- Отрывок:
★ ★ ★ ★ ★

К.К. Разумеется, это чистая случайность, но, честно говоря, я совершенно об этом не жалею. Я снял фильмы, которые снял, снял, как умел, находясь в том состоянии духа, в каком находился, это дело прошлое, прошлое миновало, и жалеть тут не о чем. Я совсем не размышляю о том, чтo2 бы сделал, если бы родился в другом месте, о том, как прошла бы моя жизнь… То есть над тем, как могла бы сложиться жизнь, мы все, конечно, задумываемся довольно часто, но вовсе не в профессиональном плане. Я считаю, что фильмы – явление краткосрочное, очень редко случается, что они живут дольше, чем идут в прокате. Конечно, эти фильмы сегодня устарели, смотреть их невозможно, и, в сущности, даже трудно понять, зачем их вообще снимали. Трудно понять, потому что изменилась ситуация. Но в тогдашних обстоятельствах они свою роль сыграли, прозвучали, что-то привнесли хорошее, а может, и плохое тоже, но воздействие, которое призваны были оказать, оказали. Это дело прошлого, и нужно думать о завтрашнем дне, даже если этого завтрашнего дня я боюсь.

Т.Щ. Меня, однако, этот вопрос не перестает волновать, потому что строй рухнул, а люди не изменились. Так, может, не надо было снимать фильмы исключительно о человеке общественном, человеке, сражающемся с властью, может, надо было сразу заглянуть внутрь него?

★ ★ ★ ★ ★

- Задание 1:
Перепишите из отрывка слово в слово всё между «Т.Щ. Меня, однако, этот» и «заглянуть внутрь него?», включая оба этих места.
- Задание 2:
Что, по словам К.К. в отрывке, очень редко случается с фильмами?

- Исходные данные:
★ ★ ★ ★ ★

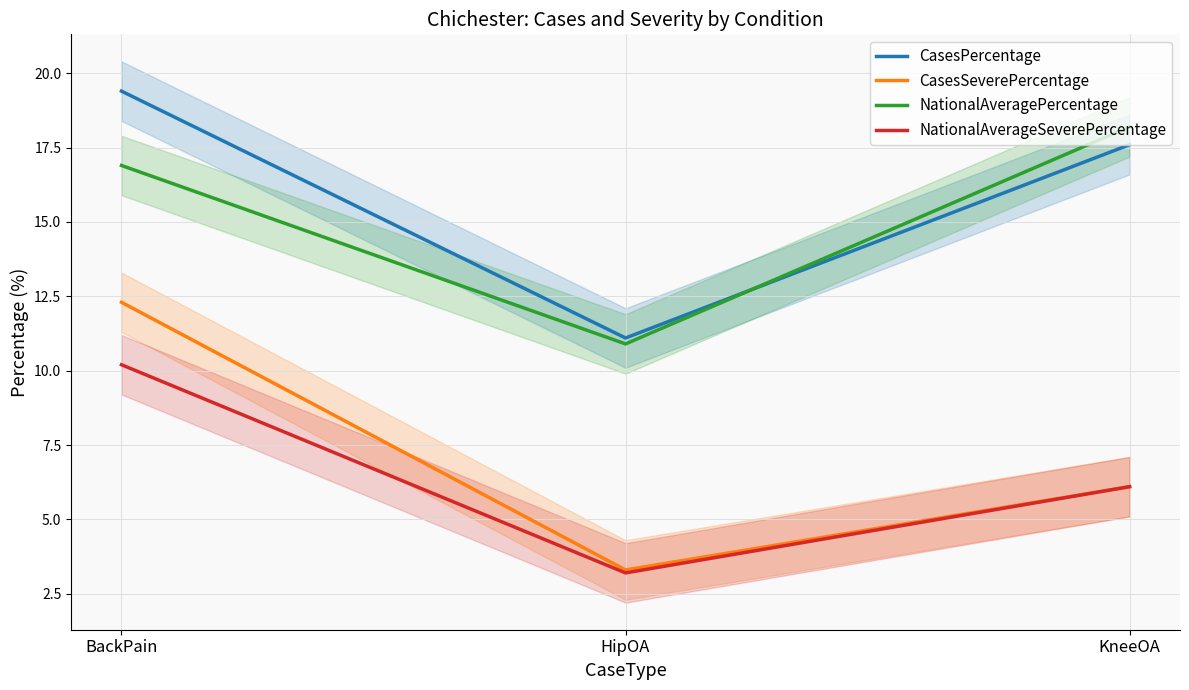

What position from the left is KneeOA?

3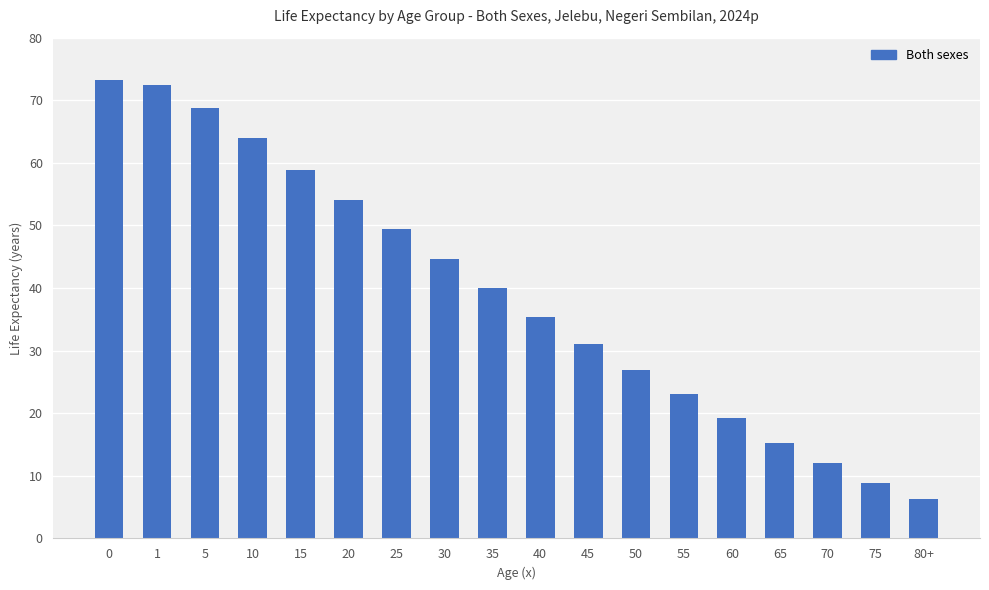

True or false: the data shows 10.0 at 80+.

False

★ ★ ★ ★ ★

- Ответ 1:
Т.Щ. Меня, однако, этот вопрос не перестает волновать, потому что строй рухнул, а люди не изменились. Так, может, не надо было снимать фильмы исключительно о человеке общественном, человеке, сражающемся с властью, может, надо было сразу заглянуть внутрь него?

- Ответ 2:
Фильмы очень редко живут дольше, чем идут в прокате.